Des accusations balayées par les bancs de la droite à l'Assemblée, qui avaient copieusement sifflé les élus PS pour avoir évoqué le livre. Le député Philippe Briand allait même jusqu'à crier «c'est une honte !» quand Urvoas évoquait les accusations qu'il contenait. Philippe Richert, ministre des Collectivités territoriales du gouvernement Fillon, prenait le soin de disqualifier le livre et son contenu : «Ce livre, qui s'apparente plutôt à un brûlot, porte gravement atteinte à l'identité républicaine du service et à l'honneur des policiers de la DCRI. […] Il y a assez de ces calomnies quasi quotidiennes et je voudrais ici condamner la violence de ces campagnes de presse qui sont de véritables chasses à l'homme.» A une question de Delphine Batho, le même ministre répondait quelques minutes plus tard qu'il ne s'agit que «de journalistes en mal de publicité» qui font «des ouvrages pour faire parler d'eux».

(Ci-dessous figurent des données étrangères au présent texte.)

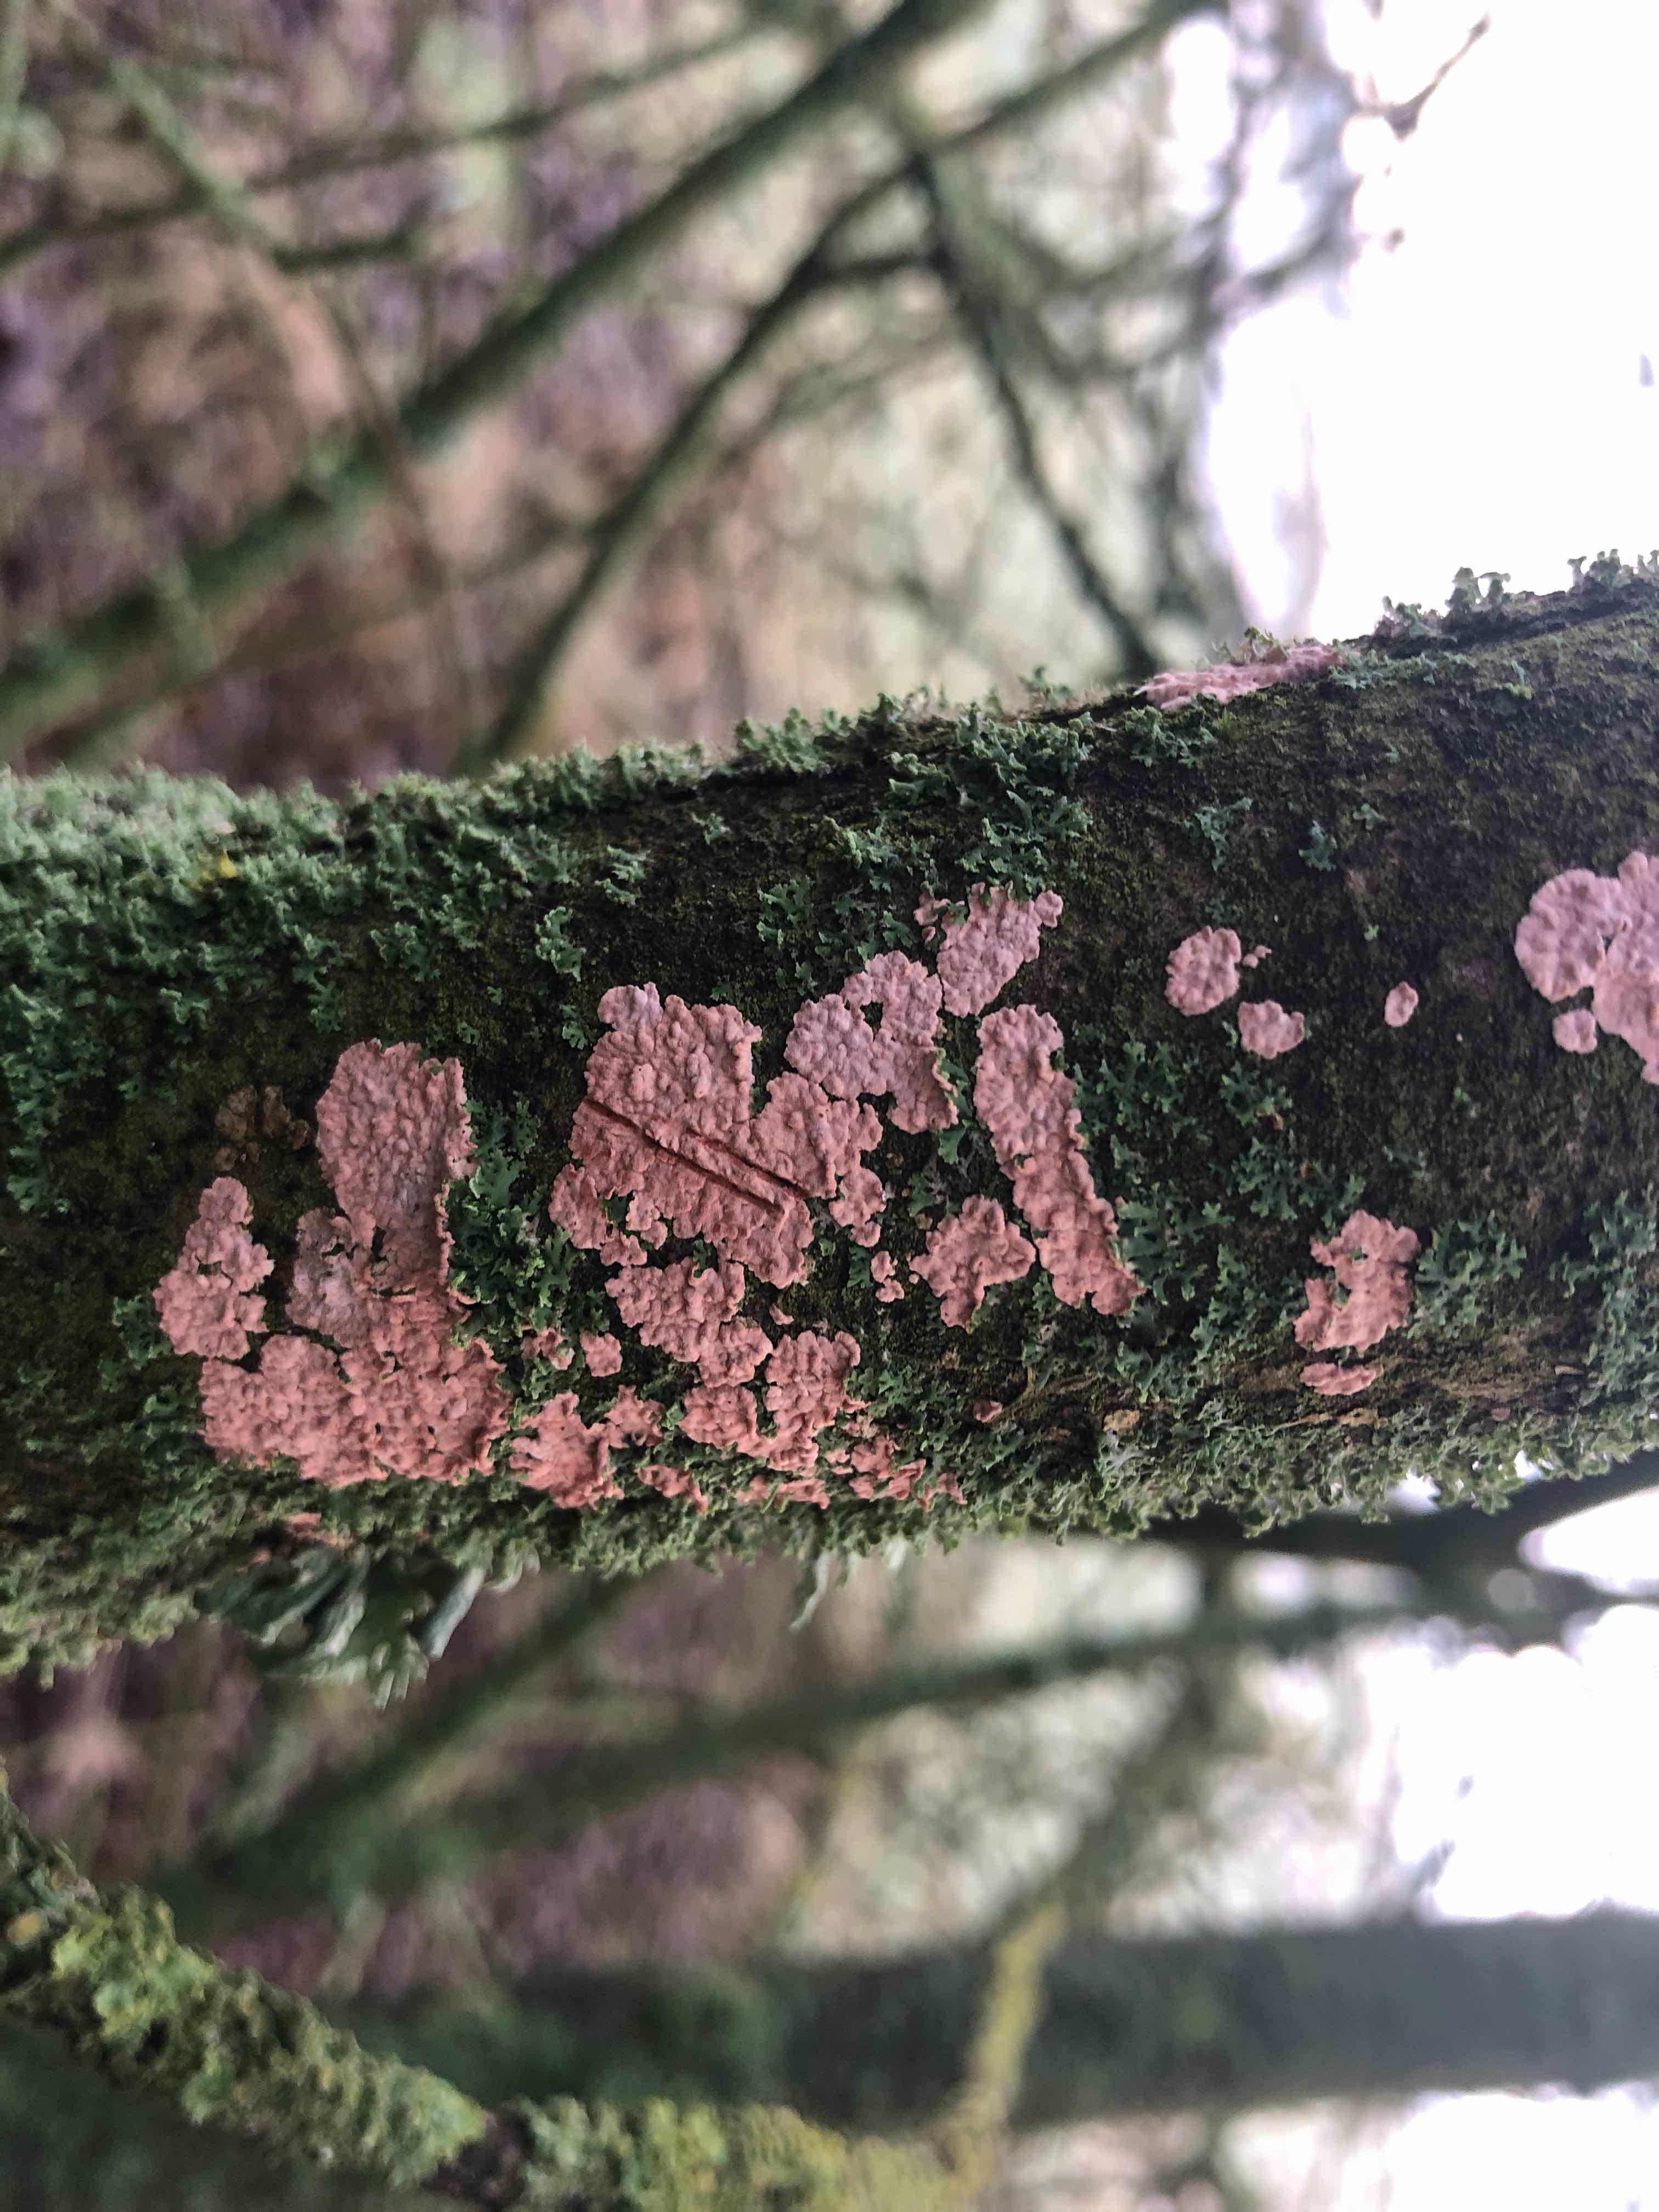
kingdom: Fungi
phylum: Basidiomycota
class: Agaricomycetes
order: Corticiales
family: Corticiaceae
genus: Corticium
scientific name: Corticium roseum
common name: rosa barkskind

[ Jean-Jacques Urvoas sur «l’Espion du Président… ]
par Libération
Le ministre de l'Intérieur de François Fillon, Claude Guéant, directement visé par les révélations, ne s'était pas montré beaucoup plus tendre envers l'Espion du président et les réactions qu'il suscitait. Sur France Inter le 19 janvier 2012, il fustigeait des «mises en cause systématiques» des proches de Sarkozy. «J'ai vu des gens dire "je crois que je suis écouté", c'est absolument gratuit. La DCRI n'écoute pas de personnalités politiques. Evidemment non !» poursuivait le ministre de l'Intérieur de l'époque. Des propos qui résonnent particulièrement avec ceux tenus par François Fillon, sans aucun élément à l'appui, en marge de son déplacement au Pays basque ce samedi : «On est dans une situation où il est probable que je sois sur écoute.»
«Police politique»
En cinq ans, le travail de ces journalistes «en mal de publicité» est donc soudainement devenu digne d'intérêt pour les bancs de la droite, dès lors qu'il concerne François Hollande et non plus Nicolas Sarkozy. Pourtant, à en croire l'un des auteurs des deux livres en questions, les révélations visant Sarkozy étaient autrement plus graves que celle concernant son successeur à l'Elysée. «Nicolas Sarkozy avait mis en place une police politique, explique ainsi Didier Hassoux. Alors que François Hollande, a simplement instrumentalisé la police à des fins politiques mais comme tous les présidents de la Ve République.»
A noter que l'attitude de la gauche à l'égard des trois journalistes a également (légèrement) changé. A la sortie de l'Espion du président en 2012, Jean-Jacques Urvoas soulignait ainsi le travail de ces «trois journalistes réputés, spécialistes reconnus des affaires policières». Mais pour Bienvenue Place Beauvau, celui qui est désormais ministre de la Justice s'est cette fois contenté d'un communiqué où il fustige les «différentes déclarations fantaisistes» basées sur le livre, sans dire un mot de l'enquête ou des journalistes.